The A2s also looked a little sharper, more modern, which may suit some tastes and rooms but work less well in others. We setup the system in three locations- a mid-size library, a large kitchen, and a small bedroom- to test out how it worked in various spaces and tried some different positions and distances as well.
It’s reasonably flexible in terms of space, but we did notice that it sounded best with the speakers slightly tilted towards the listener- not unusual, but something to pay attention to when placing your audio gear.
We also tried using the system as our primary computer desk audio system, and though we didn’t find it as bass-heavy as a 2.1 system and gaming didn’t offer the pinpoint directionality you need, it was easily the best option if you have space on your desk and want premium, audiophile sound from your desktop.

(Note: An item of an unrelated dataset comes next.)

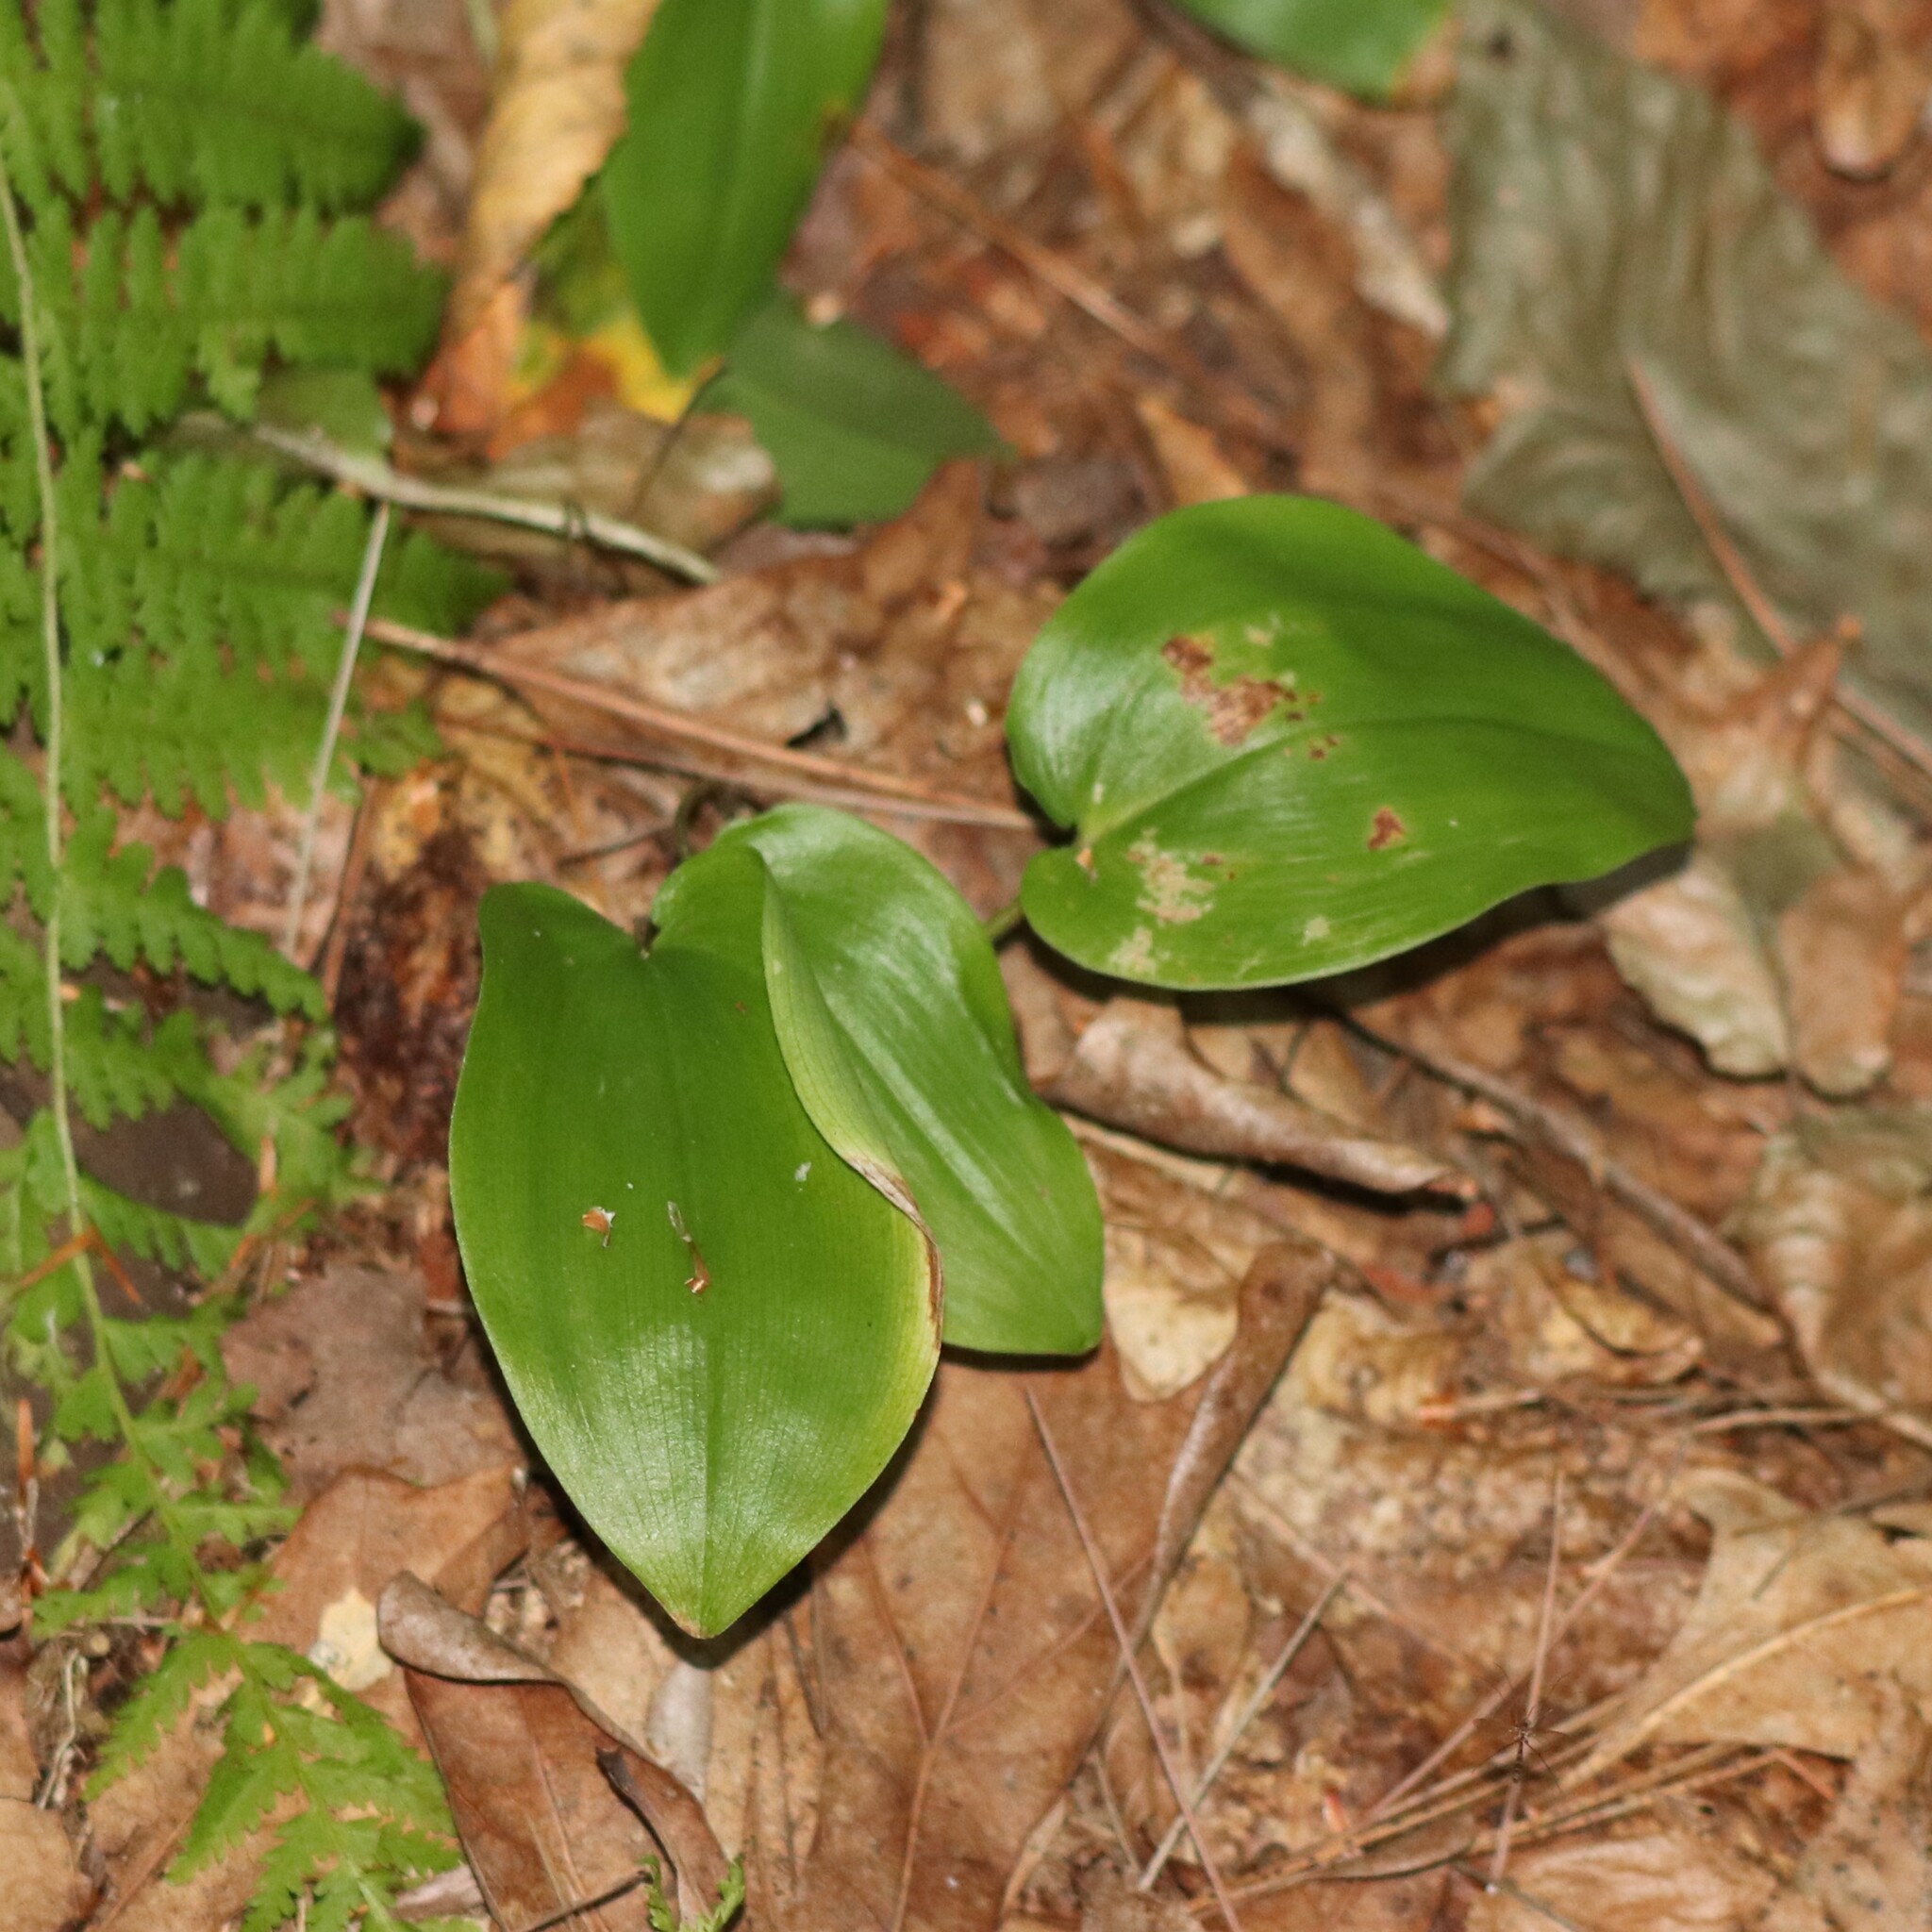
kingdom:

For movies and TV, dialogue is rich and clear, and whether you’re listening to the latest from Miike Snow or old-school Nina Simone, vocals were rich, impressive, and well-balanced.
CEntrance gear isn’t inexpensive, and this is a system aimed at those willing to pay a premium for greatness.Expect to spend around $2000 for the complete kit, keeping in mind that everything is custom-built, tailor-made, and a truly bespoke solution for amazing audio in a pretty small package.
It’s the best all-in-one system we’ve seen, paired as well as any amp/speaker system we’ve seen, and offering the best overall DAC that we’ve tried. Available now, and highly recommended.